Sinwar sangat dicari oleh Israel karena dianggap sebagai otak serangan besar-besaran Hamas terhadap Israel pada 7 Oktober 2023, yang kemudian memicu serangan balasan masif Israel, menghancurkan Jalur Gaza dan Tepi Barat secara sistematis dan tidak berjeda hingga hari ini.
Selain Sinwar, tokoh penting Ismail Haniyeh juga gugur dalam serangan di ibu kota Iran, Teheran. Gugurnya Haniyeh merupakan pukulan besar bagi Hamas, karena Haniyeh dikenal sebagai pengendali gerakan Hamas dari luar Gaza.
Nama-nama lain pimpinan Hamas yang gugur selama setahun terakhir termasuk komandan senior Hamas Rawhi Mustaha, wakil pemimpin sayap bersenjata Hamas Marwan Issa, Ayman Nofal dan Ahmad Al Ghandour.
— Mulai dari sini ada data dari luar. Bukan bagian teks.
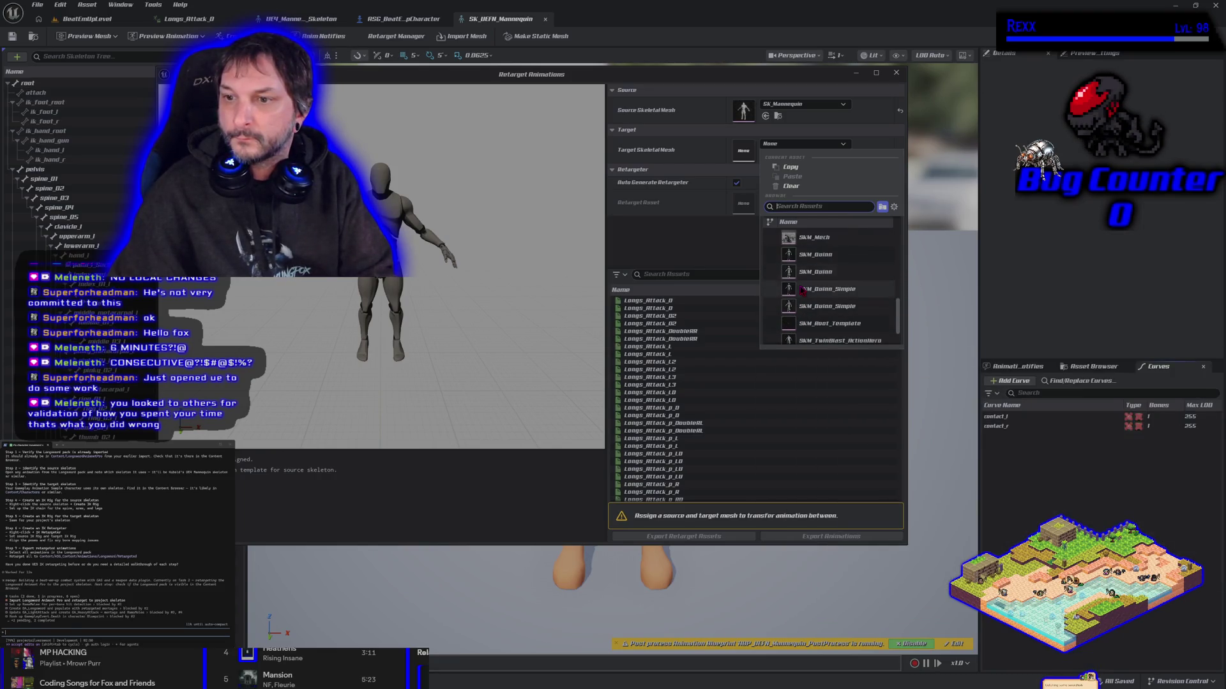
pyautogui.click(722, 242)
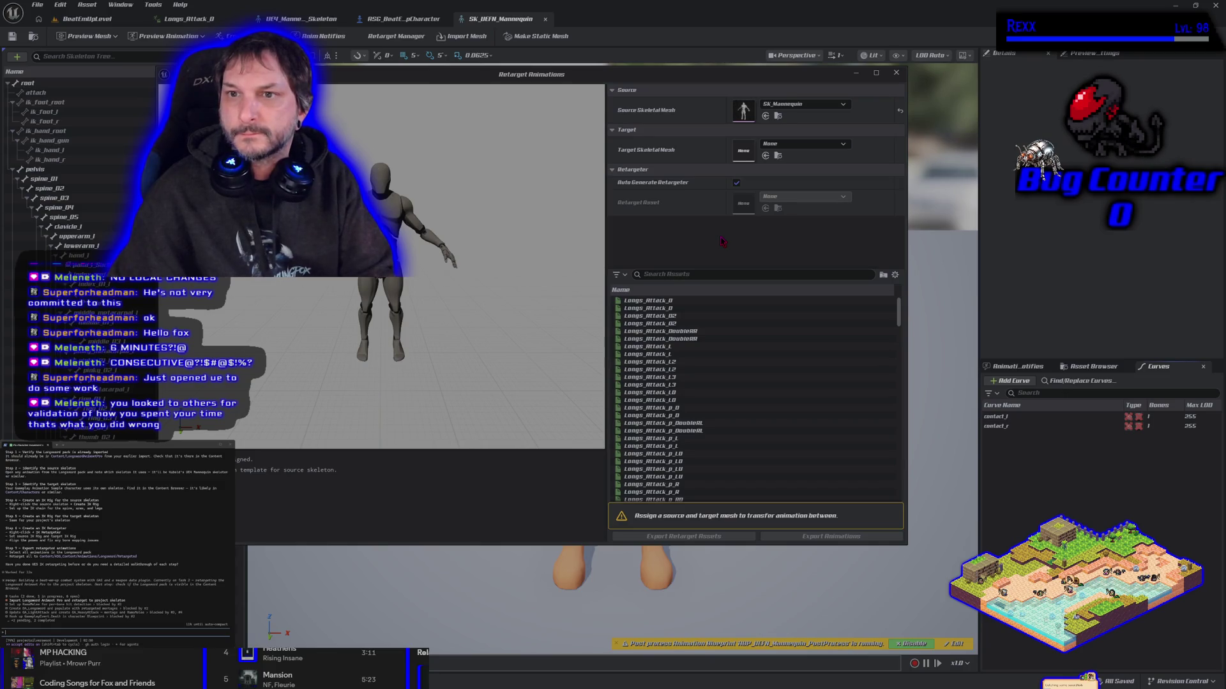
pyautogui.click(785, 146)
Semua itu menunjukkan intensitas serangan Israel dalam melemahkan gerakan perlawanan Hamas di Gaza.
Meluasnya serangan Israel ke Lebanon juga mengakibatkan gugurnya Sekjen Hizbullah Hasan Nasrallah dan sejumlah petinggi lainnya, termasuk anggota Dewan Jihad, Suhail Hussein Husseini, yang menurut Israel adalah kepala jaringan logistik Hizbullah dan bertanggung jawab atas transfer senjata antara kelompoknya dan Iran.
Israel juga tidak berhenti menyasar sejumlah target yang dinyatakan sebagai basis Hizbullah di Lebanon selatan, timur dan sebagian ibukota Beirut. Mulai dari markas besar, bunker, gudang persenjataan, lembaga keuangan dan komando pergerakan.
Yang terbaru adalah pengeboman lembaga keuangan Qard al-Hassan yang disebut berafiliasi dengan kelompok Hizbullah. Pesawat tempur Israel setidaknya melakukan sembilan serangan dalam satu jam, menjadikan cabang-cabang asosiasi di Hayy al-Sellum, Borj al-Barajneh, dan Ghobeiry di pinggiran selatan Beirut sebagai target pengeboman.
Dalam keterbatasannya, Hizbullah terus menyerang Israel, termasuk perintah evakuasi paksa 25 permukiman di Israel utara. Hizbullah juga meminta pemimpin dunia bertindak untuk Palestina, bukan hanya mengutuk atau mengecam. Hizbullah dikenal sangat loyal terhadap perjuangan kemerdekaan Palestina.
Selain itu, jumlah korban meninggal di Gaza, Tepi Barat dan Lebanon kian memuncak. Data terkini mencatat hampir 43 ribu warga Palestina tewas dan lebih dari 100 ribu luka-luka di Gaza, setidaknya 762 tewas dan 6.300 luka-luka di Tepi Barat, serta lebih dari 2600 tewas dan lebih dari 12.200 luka-luka di Lebanon, dan sekitar 400 ribu menjadi pengungsi di Suriah.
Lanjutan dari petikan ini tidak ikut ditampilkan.